Data to use:
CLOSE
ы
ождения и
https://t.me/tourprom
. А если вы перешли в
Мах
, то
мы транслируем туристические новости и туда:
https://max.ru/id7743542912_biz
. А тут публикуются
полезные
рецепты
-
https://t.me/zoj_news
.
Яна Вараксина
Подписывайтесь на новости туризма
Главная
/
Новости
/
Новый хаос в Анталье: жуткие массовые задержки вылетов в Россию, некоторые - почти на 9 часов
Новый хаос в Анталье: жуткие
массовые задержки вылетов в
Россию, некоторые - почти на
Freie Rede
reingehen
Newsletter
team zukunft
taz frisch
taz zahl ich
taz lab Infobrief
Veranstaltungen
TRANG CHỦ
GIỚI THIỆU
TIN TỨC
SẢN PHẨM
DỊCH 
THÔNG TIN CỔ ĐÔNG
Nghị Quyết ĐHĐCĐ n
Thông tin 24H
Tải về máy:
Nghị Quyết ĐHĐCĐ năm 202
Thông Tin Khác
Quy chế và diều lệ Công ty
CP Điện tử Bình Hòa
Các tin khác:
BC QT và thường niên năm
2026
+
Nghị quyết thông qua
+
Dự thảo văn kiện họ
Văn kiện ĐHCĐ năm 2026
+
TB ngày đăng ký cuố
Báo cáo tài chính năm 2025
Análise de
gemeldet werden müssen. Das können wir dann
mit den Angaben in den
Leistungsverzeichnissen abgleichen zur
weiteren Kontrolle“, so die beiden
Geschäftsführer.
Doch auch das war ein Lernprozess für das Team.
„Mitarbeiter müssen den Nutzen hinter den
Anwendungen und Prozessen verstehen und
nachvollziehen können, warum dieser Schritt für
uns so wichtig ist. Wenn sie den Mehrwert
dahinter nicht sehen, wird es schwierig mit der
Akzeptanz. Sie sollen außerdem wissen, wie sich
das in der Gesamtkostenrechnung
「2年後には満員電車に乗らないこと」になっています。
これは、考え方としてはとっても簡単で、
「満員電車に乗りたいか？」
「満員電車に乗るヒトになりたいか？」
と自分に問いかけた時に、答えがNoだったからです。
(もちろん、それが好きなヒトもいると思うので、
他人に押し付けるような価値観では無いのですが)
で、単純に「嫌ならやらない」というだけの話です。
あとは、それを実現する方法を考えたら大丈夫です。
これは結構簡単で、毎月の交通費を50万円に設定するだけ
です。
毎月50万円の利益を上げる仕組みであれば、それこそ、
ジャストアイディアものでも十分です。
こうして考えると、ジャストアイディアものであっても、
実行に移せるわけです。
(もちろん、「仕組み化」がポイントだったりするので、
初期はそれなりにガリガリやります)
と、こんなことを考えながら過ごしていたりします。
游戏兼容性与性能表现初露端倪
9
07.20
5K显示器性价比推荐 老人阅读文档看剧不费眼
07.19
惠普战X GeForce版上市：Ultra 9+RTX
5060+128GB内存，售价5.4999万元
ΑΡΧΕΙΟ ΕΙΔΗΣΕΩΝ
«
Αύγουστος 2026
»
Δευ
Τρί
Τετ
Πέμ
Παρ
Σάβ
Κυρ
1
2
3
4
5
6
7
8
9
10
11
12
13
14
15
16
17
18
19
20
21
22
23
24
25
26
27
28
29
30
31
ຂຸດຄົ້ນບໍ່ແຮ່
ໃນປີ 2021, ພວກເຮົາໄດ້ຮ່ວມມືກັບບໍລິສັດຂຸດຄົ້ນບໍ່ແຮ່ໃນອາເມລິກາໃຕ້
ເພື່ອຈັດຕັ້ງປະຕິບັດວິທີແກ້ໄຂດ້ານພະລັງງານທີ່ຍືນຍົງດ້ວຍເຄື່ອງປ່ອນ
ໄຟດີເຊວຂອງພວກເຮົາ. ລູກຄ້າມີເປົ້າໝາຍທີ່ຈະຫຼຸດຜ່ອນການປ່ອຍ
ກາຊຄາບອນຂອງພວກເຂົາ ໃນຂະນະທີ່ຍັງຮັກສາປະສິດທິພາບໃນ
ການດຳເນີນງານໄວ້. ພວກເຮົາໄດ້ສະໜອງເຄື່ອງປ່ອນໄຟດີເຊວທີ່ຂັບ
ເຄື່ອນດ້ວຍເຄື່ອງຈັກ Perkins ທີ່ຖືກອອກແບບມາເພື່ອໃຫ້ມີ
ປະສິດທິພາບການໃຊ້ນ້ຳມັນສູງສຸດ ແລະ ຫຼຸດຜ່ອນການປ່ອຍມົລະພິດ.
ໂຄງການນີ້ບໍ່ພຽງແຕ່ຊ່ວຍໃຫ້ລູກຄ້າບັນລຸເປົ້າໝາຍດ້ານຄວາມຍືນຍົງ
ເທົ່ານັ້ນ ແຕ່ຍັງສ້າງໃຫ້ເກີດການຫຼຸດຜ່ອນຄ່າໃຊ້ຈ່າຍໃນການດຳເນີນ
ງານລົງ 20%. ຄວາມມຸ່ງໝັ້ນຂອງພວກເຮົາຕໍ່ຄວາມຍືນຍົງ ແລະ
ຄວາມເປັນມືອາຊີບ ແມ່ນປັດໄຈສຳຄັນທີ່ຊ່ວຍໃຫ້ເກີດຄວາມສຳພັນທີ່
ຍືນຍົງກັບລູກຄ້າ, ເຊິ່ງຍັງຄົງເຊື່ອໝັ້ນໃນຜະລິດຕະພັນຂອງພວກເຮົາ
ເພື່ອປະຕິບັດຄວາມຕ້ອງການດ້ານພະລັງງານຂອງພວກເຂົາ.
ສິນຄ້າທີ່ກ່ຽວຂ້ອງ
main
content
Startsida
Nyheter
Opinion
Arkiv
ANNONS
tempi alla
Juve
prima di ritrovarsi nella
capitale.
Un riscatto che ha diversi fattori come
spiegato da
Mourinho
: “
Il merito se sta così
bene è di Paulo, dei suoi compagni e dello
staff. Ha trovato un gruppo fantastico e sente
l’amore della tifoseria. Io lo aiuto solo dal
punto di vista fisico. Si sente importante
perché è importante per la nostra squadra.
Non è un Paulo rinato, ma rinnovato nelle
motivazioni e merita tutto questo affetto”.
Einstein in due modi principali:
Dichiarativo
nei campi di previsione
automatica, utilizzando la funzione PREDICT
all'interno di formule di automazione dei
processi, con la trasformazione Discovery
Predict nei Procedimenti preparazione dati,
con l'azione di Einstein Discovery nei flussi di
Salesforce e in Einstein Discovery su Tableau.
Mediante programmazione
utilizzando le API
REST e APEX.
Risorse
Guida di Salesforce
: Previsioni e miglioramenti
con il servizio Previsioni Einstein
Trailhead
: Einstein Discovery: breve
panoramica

Instruction: Copy all of the records above line for line, keeping every character as it appears.

Task response:
CLOSE
ы
ождения и
https://t.me/tourprom
. А если вы перешли в
Мах
, то
мы транслируем туристические новости и туда:
https://max.ru/id7743542912_biz
. А тут публикуются
полезные
рецепты
-
https://t.me/zoj_news
.
Яна Вараксина
Подписывайтесь на новости туризма
Главная
/
Новости
/
Новый хаос в Анталье: жуткие массовые задержки вылетов в Россию, некоторые - почти на 9 часов
Новый хаос в Анталье: жуткие
массовые задержки вылетов в
Россию, некоторые - почти на
Freie Rede
reingehen
Newsletter
team zukunft
taz frisch
taz zahl ich
taz lab Infobrief
Veranstaltungen
TRANG CHỦ
GIỚI THIỆU
TIN TỨC
SẢN PHẨM
DỊCH 
THÔNG TIN CỔ ĐÔNG
Nghị Quyết ĐHĐCĐ n
Thông tin 24H
Tải về máy:
Nghị Quyết ĐHĐCĐ năm 202
Thông Tin Khác
Quy chế và diều lệ Công ty
CP Điện tử Bình Hòa
Các tin khác:
BC QT và thường niên năm
2026
+
Nghị quyết thông qua
+
Dự thảo văn kiện họ
Văn kiện ĐHCĐ năm 2026
+
TB ngày đăng ký cuố
Báo cáo tài chính năm 2025
Análise de
gemeldet werden müssen. Das können wir dann
mit den Angaben in den
Leistungsverzeichnissen abgleichen zur
weiteren Kontrolle“, so die beiden
Geschäftsführer.
Doch auch das war ein Lernprozess für das Team.
„Mitarbeiter müssen den Nutzen hinter den
Anwendungen und Prozessen verstehen und
nachvollziehen können, warum dieser Schritt für
uns so wichtig ist. Wenn sie den Mehrwert
dahinter nicht sehen, wird es schwierig mit der
Akzeptanz. Sie sollen außerdem wissen, wie sich
das in der Gesamtkostenrechnung
「2年後には満員電車に乗らないこと」になっています。
これは、考え方としてはとっても簡単で、
「満員電車に乗りたいか？」
「満員電車に乗るヒトになりたいか？」
と自分に問いかけた時に、答えがNoだったからです。
(もちろん、それが好きなヒトもいると思うので、
他人に押し付けるような価値観では無いのですが)
で、単純に「嫌ならやらない」というだけの話です。
あとは、それを実現する方法を考えたら大丈夫です。
これは結構簡単で、毎月の交通費を50万円に設定するだけ
です。
毎月50万円の利益を上げる仕組みであれば、それこそ、
ジャストアイディアものでも十分です。
こうして考えると、ジャストアイディアものであっても、
実行に移せるわけです。
(もちろん、「仕組み化」がポイントだったりするので、
初期はそれなりにガリガリやります)
と、こんなことを考えながら過ごしていたりします。
游戏兼容性与性能表现初露端倪
9
07.20
5K显示器性价比推荐 老人阅读文档看剧不费眼
07.19
惠普战X GeForce版上市：Ultra 9+RTX
5060+128GB内存，售价5.4999万元
ΑΡΧΕΙΟ ΕΙΔΗΣΕΩΝ
«
Αύγουστος 2026
»
Δευ
Τρί
Τετ
Πέμ
Παρ
Σάβ
Κυρ
1
2
3
4
5
6
7
8
9
10
11
12
13
14
15
16
17
18
19
20
21
22
23
24
25
26
27
28
29
30
31
ຂຸດຄົ້ນບໍ່ແຮ່
ໃນປີ 2021, ພວກເຮົາໄດ້ຮ່ວມມືກັບບໍລິສັດຂຸດຄົ້ນບໍ່ແຮ່ໃນອາເມລິກາໃຕ້
ເພື່ອຈັດຕັ້ງປະຕິບັດວິທີແກ້ໄຂດ້ານພະລັງງານທີ່ຍືນຍົງດ້ວຍເຄື່ອງປ່ອນ
ໄຟດີເຊວຂອງພວກເຮົາ. ລູກຄ້າມີເປົ້າໝາຍທີ່ຈະຫຼຸດຜ່ອນການປ່ອຍ
ກາຊຄາບອນຂອງພວກເຂົາ ໃນຂະນະທີ່ຍັງຮັກສາປະສິດທິພາບໃນ
ການດຳເນີນງານໄວ້. ພວກເຮົາໄດ້ສະໜອງເຄື່ອງປ່ອນໄຟດີເຊວທີ່ຂັບ
ເຄື່ອນດ້ວຍເຄື່ອງຈັກ Perkins ທີ່ຖືກອອກແບບມາເພື່ອໃຫ້ມີ
ປະສິດທິພາບການໃຊ້ນ້ຳມັນສູງສຸດ ແລະ ຫຼຸດຜ່ອນການປ່ອຍມົລະພິດ.
ໂຄງການນີ້ບໍ່ພຽງແຕ່ຊ່ວຍໃຫ້ລູກຄ້າບັນລຸເປົ້າໝາຍດ້ານຄວາມຍືນຍົງ
ເທົ່ານັ້ນ ແຕ່ຍັງສ້າງໃຫ້ເກີດການຫຼຸດຜ່ອນຄ່າໃຊ້ຈ່າຍໃນການດຳເນີນ
ງານລົງ 20%. ຄວາມມຸ່ງໝັ້ນຂອງພວກເຮົາຕໍ່ຄວາມຍືນຍົງ ແລະ
ຄວາມເປັນມືອາຊີບ ແມ່ນປັດໄຈສຳຄັນທີ່ຊ່ວຍໃຫ້ເກີດຄວາມສຳພັນທີ່
ຍືນຍົງກັບລູກຄ້າ, ເຊິ່ງຍັງຄົງເຊື່ອໝັ້ນໃນຜະລິດຕະພັນຂອງພວກເຮົາ
ເພື່ອປະຕິບັດຄວາມຕ້ອງການດ້ານພະລັງງານຂອງພວກເຂົາ.
ສິນຄ້າທີ່ກ່ຽວຂ້ອງ
main
content
Startsida
Nyheter
Opinion
Arkiv
ANNONS
tempi alla
Juve
prima di ritrovarsi nella
capitale.
Un riscatto che ha diversi fattori come
spiegato da
Mourinho
: “
Il merito se sta così
bene è di Paulo, dei suoi compagni e dello
staff. Ha trovato un gruppo fantastico e sente
l’amore della tifoseria. Io lo aiuto solo dal
punto di vista fisico. Si sente importante
perché è importante per la nostra squadra.
Non è un Paulo rinato, ma rinnovato nelle
motivazioni e merita tutto questo affetto”.
Einstein in due modi principali:
Dichiarativo
nei campi di previsione
automatica, utilizzando la funzione PREDICT
all'interno di formule di automazione dei
processi, con la trasformazione Discovery
Predict nei Procedimenti preparazione dati,
con l'azione di Einstein Discovery nei flussi di
Salesforce e in Einstein Discovery su Tableau.
Mediante programmazione
utilizzando le API
REST e APEX.
Risorse
Guida di Salesforce
: Previsioni e miglioramenti
con il servizio Previsioni Einstein
Trailhead
: Einstein Discovery: breve
panoramica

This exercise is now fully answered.